Я дышал, и дышал, и дышал, до головокружения. Я смотрел в фортку напротив, в которую, как ведьма, просовывала голову жадная вода. Помню ещё, как один из пассажиров, мужчина, карабкаясь по полу на очередном, уже подводном, повороте автобуса, крепко схватил меня за ноги, зло впился в мякоть моих икр, ища опоры. Я закрыл глаза, потому что сверху и сбоку меня заливала вода, и наугад ударил его ногой в лицо. Здесь я понял, что воздуха в салоне больше нет, и пальцами ног, дёргаясь и торопясь, стянул с себя ботинки.

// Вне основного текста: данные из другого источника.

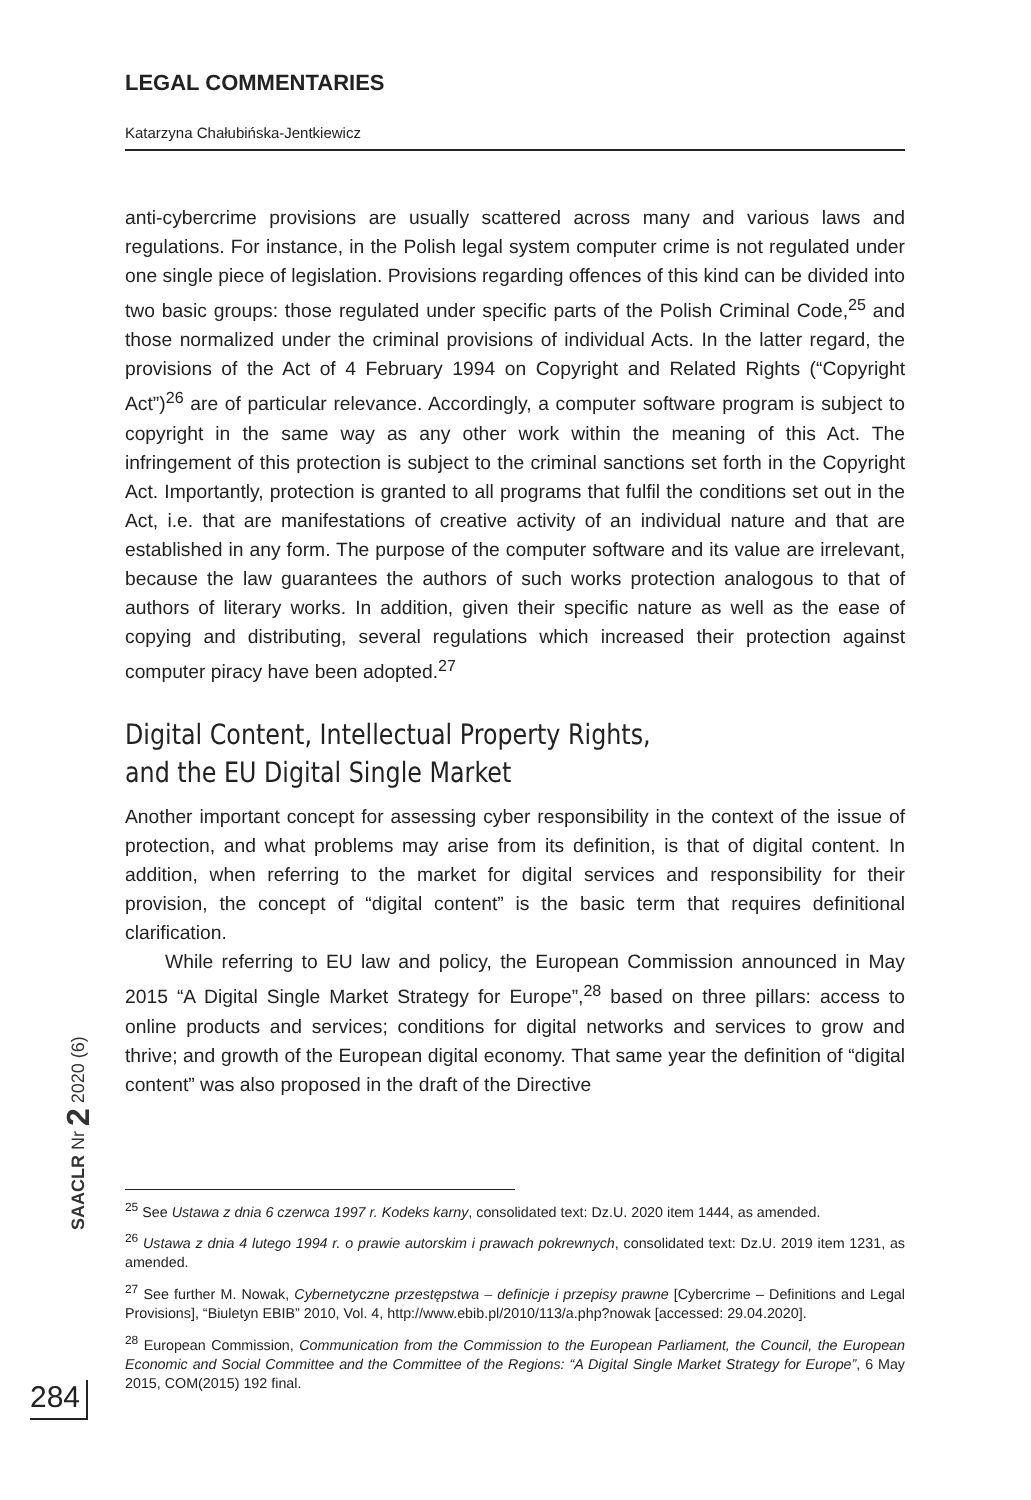LEGAL COMMENTARIES
Katarzyna Chałubińska-Jentkiewicz
anti-cybercrime provisions are usually scattered across many and various laws and regulations. For instance, in the Polish legal system computer crime is not regulated under one single piece of legislation. Provisions regarding offences of this kind can be divided into two basic groups: those regulated under specific parts of the Polish Criminal Code,<sup>25</sup> and those normalized under the criminal provisions of individual Acts. In the latter regard, the provisions of the Act of 4 February 1994 on Copyright and Related Rights (“Copyright Act”)<sup>26</sup> are of particular relevance. Accordingly, a computer software program is subject to copyright in the same way as any other work within the meaning of this Act. The infringement of this protection is subject to the criminal sanctions set forth in the Copyright Act. Importantly, protection is granted to all programs that fulfil the conditions set out in the Act, i.e. that are manifestations of creative activity of an individual nature and that are established in any form. The purpose of the computer software and its value are irrelevant, because the law guarantees the authors of such works protection analogous to that of authors of literary works. In addition, given their specific nature as well as the ease of copying and distributing, several regulations which increased their protection against computer piracy have been adopted.<sup>27</sup>
Digital Content, Intellectual Property Rights,
and the EU Digital Single Market
Another important concept for assessing cyber responsibility in the context of the issue of protection, and what problems may arise from its definition, is that of digital content. In addition, when referring to the market for digital services and responsibility for their provision, the concept of “digital content” is the basic term that requires definitional clarification.
While referring to EU law and policy, the European Commission announced in May 2015 “A Digital Single Market Strategy for Europe”,<sup>28</sup> based on three pillars: access to online products and services; conditions for digital networks and services to grow and thrive; and growth of the European digital economy. That same year the definition of “digital content” was also proposed in the draft of the Directive
<sup>25</sup> See Ustawa z dnia 6 czerwca 1997 r. Kodeks karny, consolidated text: Dz.U. 2020 item 1444, as amended.
<sup>26</sup> Ustawa z dnia 4 lutego 1994 r. o prawie autorskim i prawach pokrewnych, consolidated text: Dz.U. 2019 item 1231, as amended.
<sup>27</sup> See further M. Nowak, Cybernetyczne przestępstwa – definicje i przepisy prawne [Cybercrime – Definitions and Legal Provisions], “Biuletyn EBIB” 2010, Vol. 4, http://www.ebib.pl/2010/113/a.php?nowak [accessed: 29.04.2020].
<sup>28</sup> European Commission, Communication from the Commission to the European Parliament, the Council, the European Economic and Social Committee and the Committee of the Regions: “A Digital Single Market Strategy for Europe”, 6 May 2015, COM(2015) 192 final.
SAACLR Nr 2 2020 (6)
284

Автобус набирал скорость. Я открыл глаза. Автобус шёл на дно, мордой вниз. В салоне была мутная тьма. Справа от меня, на лобовухе, лежали несколько – пять, или шесть, или даже больше – пассажиров. Я почувствовал, что они дёргаются, что они движутся. Вода больше не била в салон, оттого, что он был заполнен.
Мальчик недвижно сидел у меня на руках, словно заснул.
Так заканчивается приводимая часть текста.